*Dataset extract*
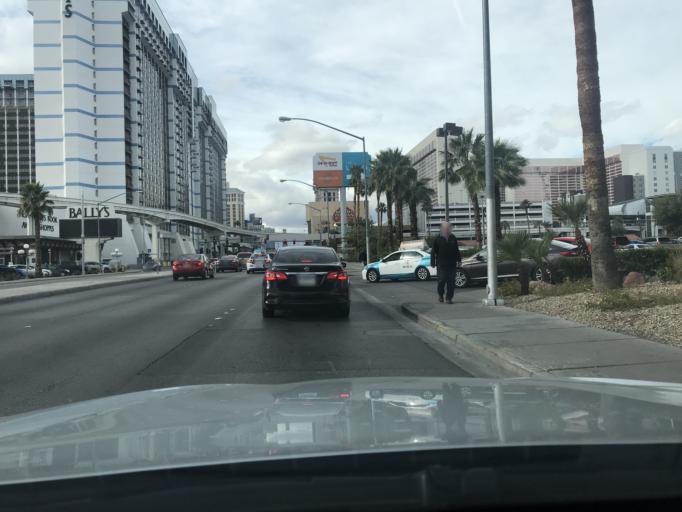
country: US
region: Nevada
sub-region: Clark County
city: Paradise
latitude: 36.1146
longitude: -115.1663
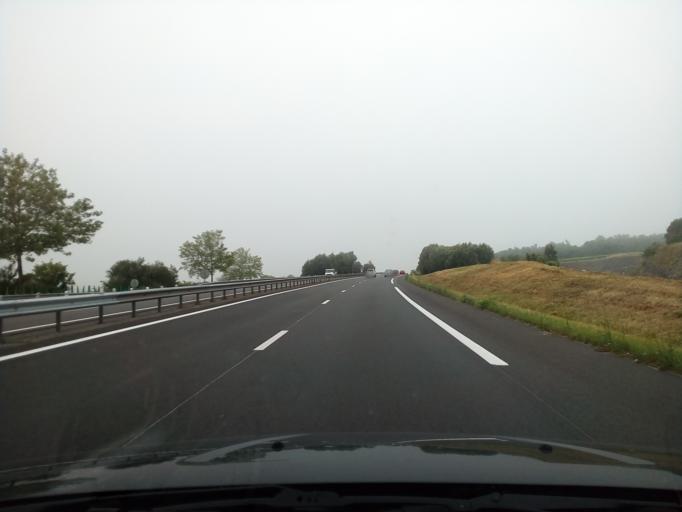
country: FR
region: Poitou-Charentes
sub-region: Departement de la Charente
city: Gensac-la-Pallue
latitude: 45.6641
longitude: -0.2292
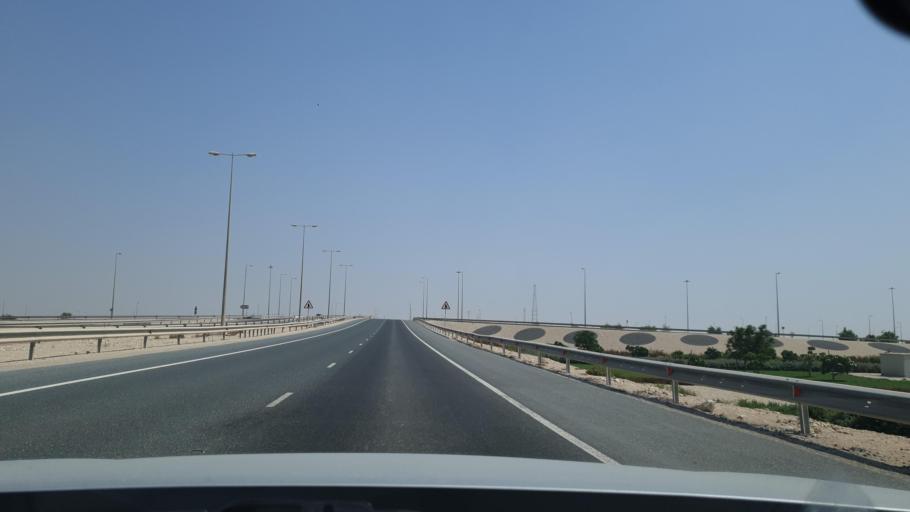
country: QA
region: Baladiyat az Za`ayin
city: Az Za`ayin
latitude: 25.6208
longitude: 51.3985
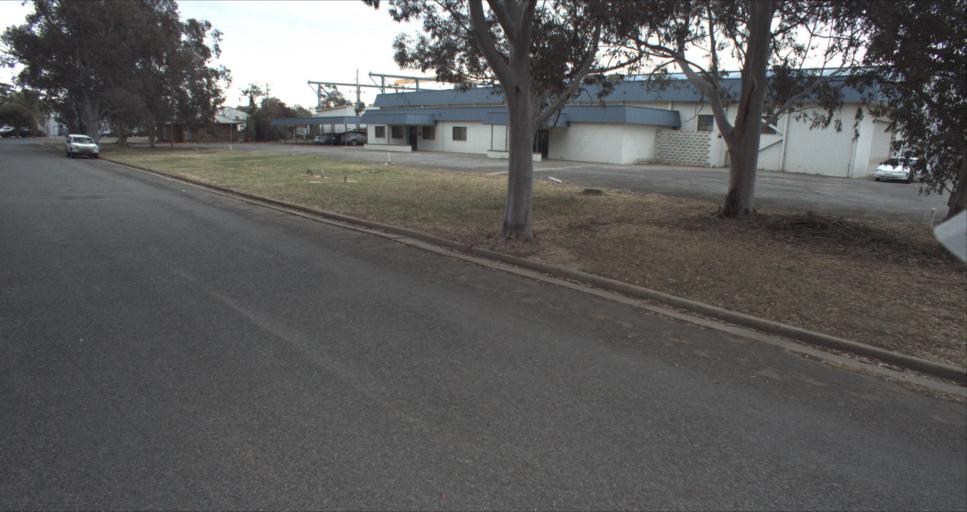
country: AU
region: New South Wales
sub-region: Leeton
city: Leeton
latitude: -34.5508
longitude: 146.3883
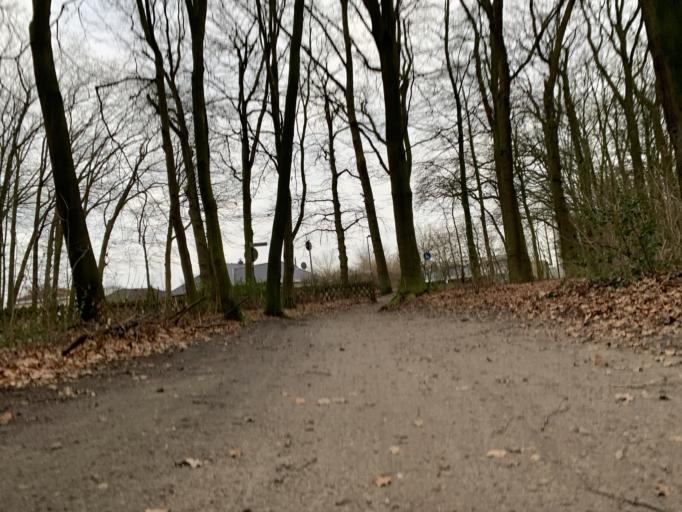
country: DE
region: Lower Saxony
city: Sulingen
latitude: 52.6803
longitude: 8.8174
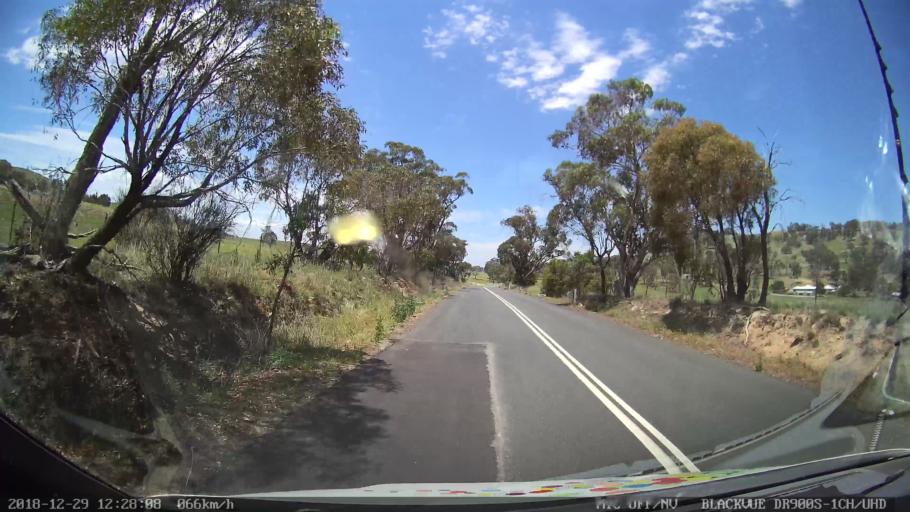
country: AU
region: Australian Capital Territory
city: Macarthur
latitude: -35.4833
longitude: 149.2253
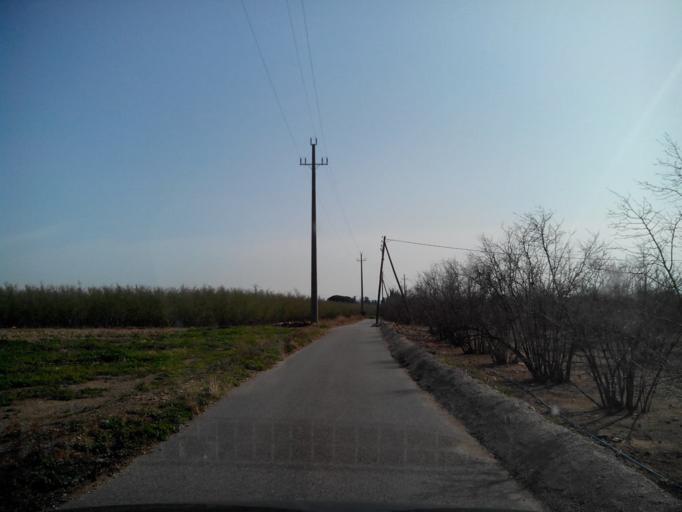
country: ES
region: Catalonia
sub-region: Provincia de Tarragona
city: La Selva
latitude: 41.2120
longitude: 1.1691
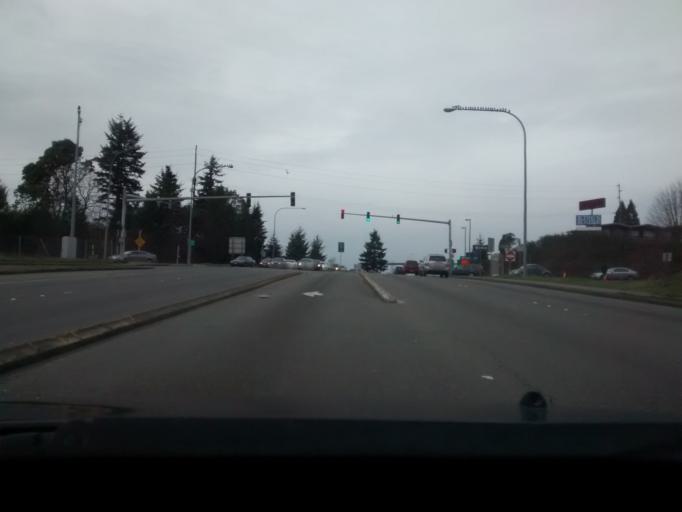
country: US
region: Washington
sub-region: King County
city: Des Moines
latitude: 47.3919
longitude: -122.2915
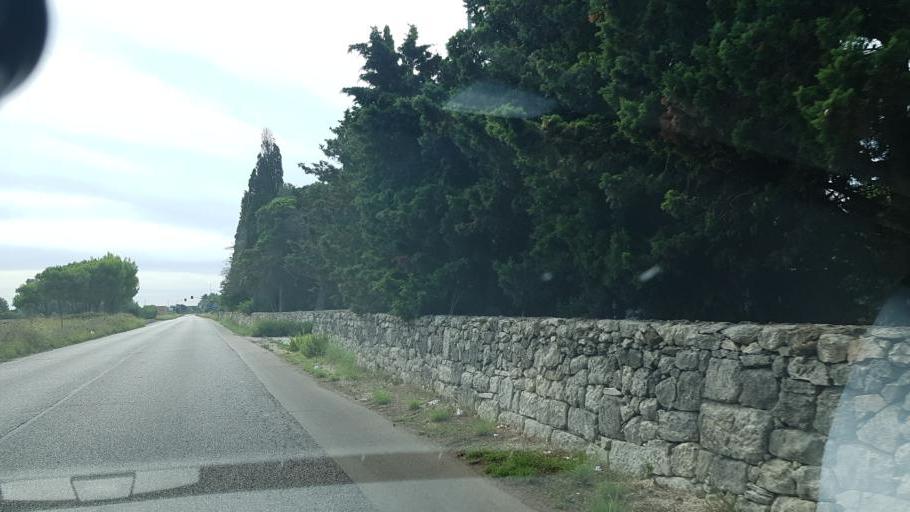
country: IT
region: Apulia
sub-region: Provincia di Lecce
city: Borgagne
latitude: 40.2607
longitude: 18.4346
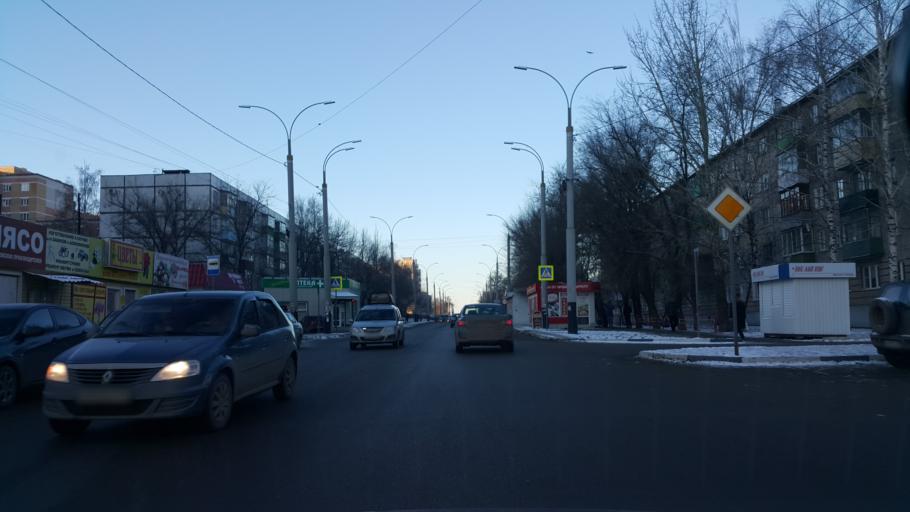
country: RU
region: Tambov
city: Pokrovo-Prigorodnoye
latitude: 52.7048
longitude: 41.3993
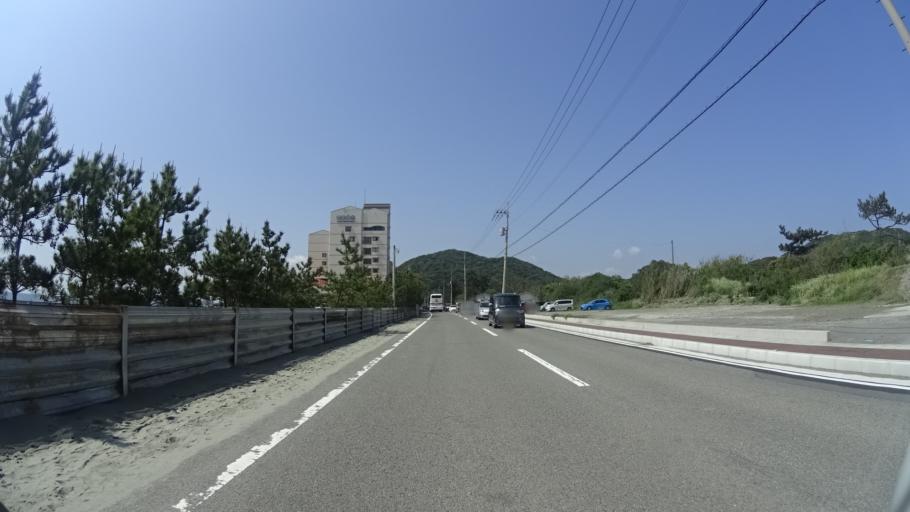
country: JP
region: Tokushima
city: Narutocho-mitsuishi
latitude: 34.2219
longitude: 134.6342
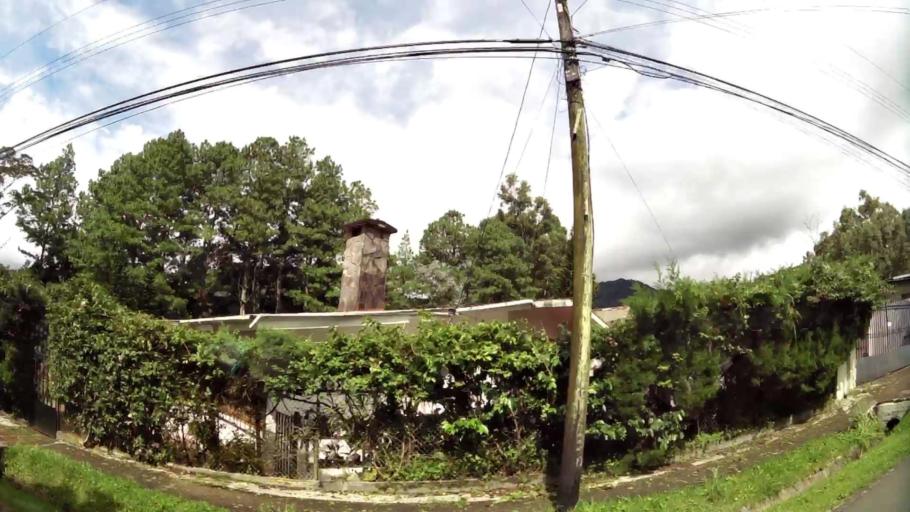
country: PA
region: Chiriqui
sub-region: Distrito Boquete
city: Boquete
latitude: 8.8002
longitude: -82.4263
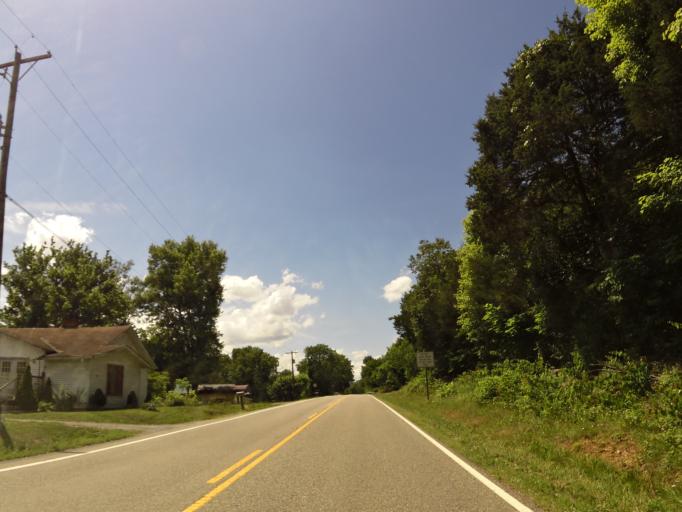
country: US
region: Virginia
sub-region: Lee County
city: Dryden
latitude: 36.7132
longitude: -82.9705
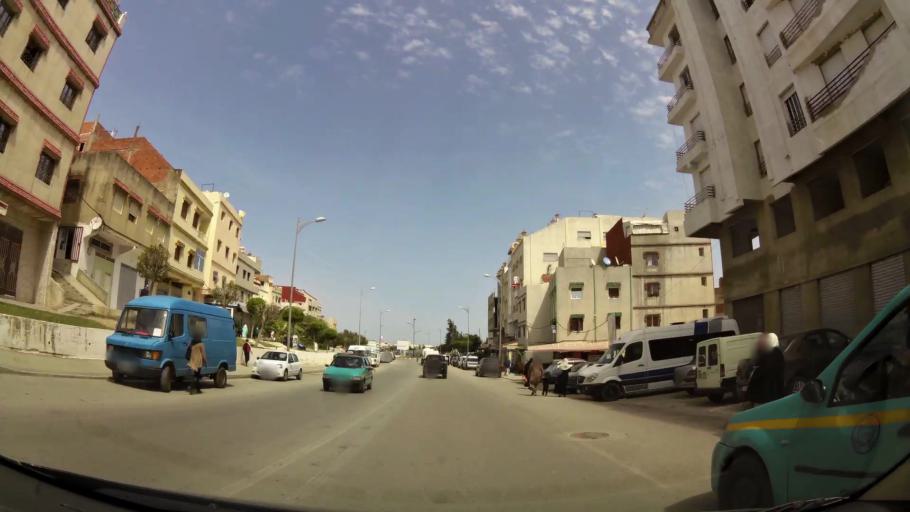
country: MA
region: Tanger-Tetouan
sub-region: Tanger-Assilah
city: Tangier
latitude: 35.7468
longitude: -5.8294
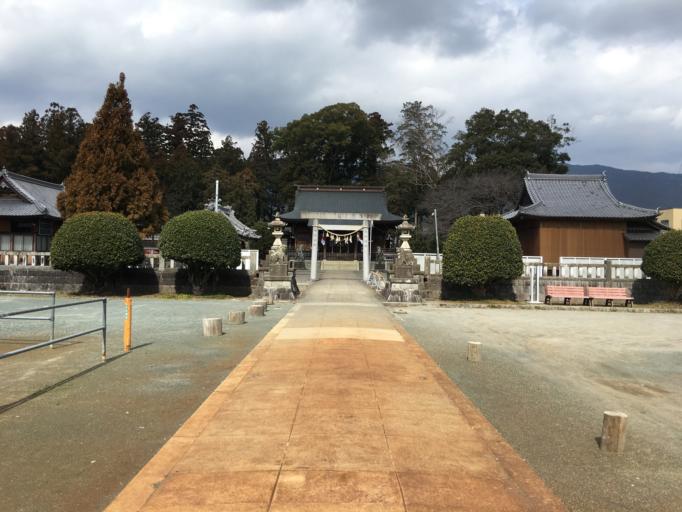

*Exercise*
Reproduce the entire listing above word for word, omitting the pictures.

*Output of the exercise*
country: US
region: Nevada
sub-region: Clark County
city: Paradise
latitude: 36.1146
longitude: -115.1663
country: FR
region: Poitou-Charentes
sub-region: Departement de la Charente
city: Gensac-la-Pallue
latitude: 45.6641
longitude: -0.2292
country: QA
region: Baladiyat az Za`ayin
city: Az Za`ayin
latitude: 25.6208
longitude: 51.3985
country: AU
region: New South Wales
sub-region: Leeton
city: Leeton
latitude: -34.5508
longitude: 146.3883
country: DE
region: Lower Saxony
city: Sulingen
latitude: 52.6803
longitude: 8.8174
country: AU
region: Australian Capital Territory
city: Macarthur
latitude: -35.4833
longitude: 149.2253
country: ES
region: Catalonia
sub-region: Provincia de Tarragona
city: La Selva
latitude: 41.2120
longitude: 1.1691
country: US
region: Washington
sub-region: King County
city: Des Moines
latitude: 47.3919
longitude: -122.2915
country: IT
region: Apulia
sub-region: Provincia di Lecce
city: Borgagne
latitude: 40.2607
longitude: 18.4346
country: RU
region: Tambov
city: Pokrovo-Prigorodnoye
latitude: 52.7048
longitude: 41.3993
country: JP
region: Tokushima
city: Narutocho-mitsuishi
latitude: 34.2219
longitude: 134.6342
country: PA
region: Chiriqui
sub-region: Distrito Boquete
city: Boquete
latitude: 8.8002
longitude: -82.4263
country: US
region: Virginia
sub-region: Lee County
city: Dryden
latitude: 36.7132
longitude: -82.9705
country: MA
region: Tanger-Tetouan
sub-region: Tanger-Assilah
city: Tangier
latitude: 35.7468
longitude: -5.8294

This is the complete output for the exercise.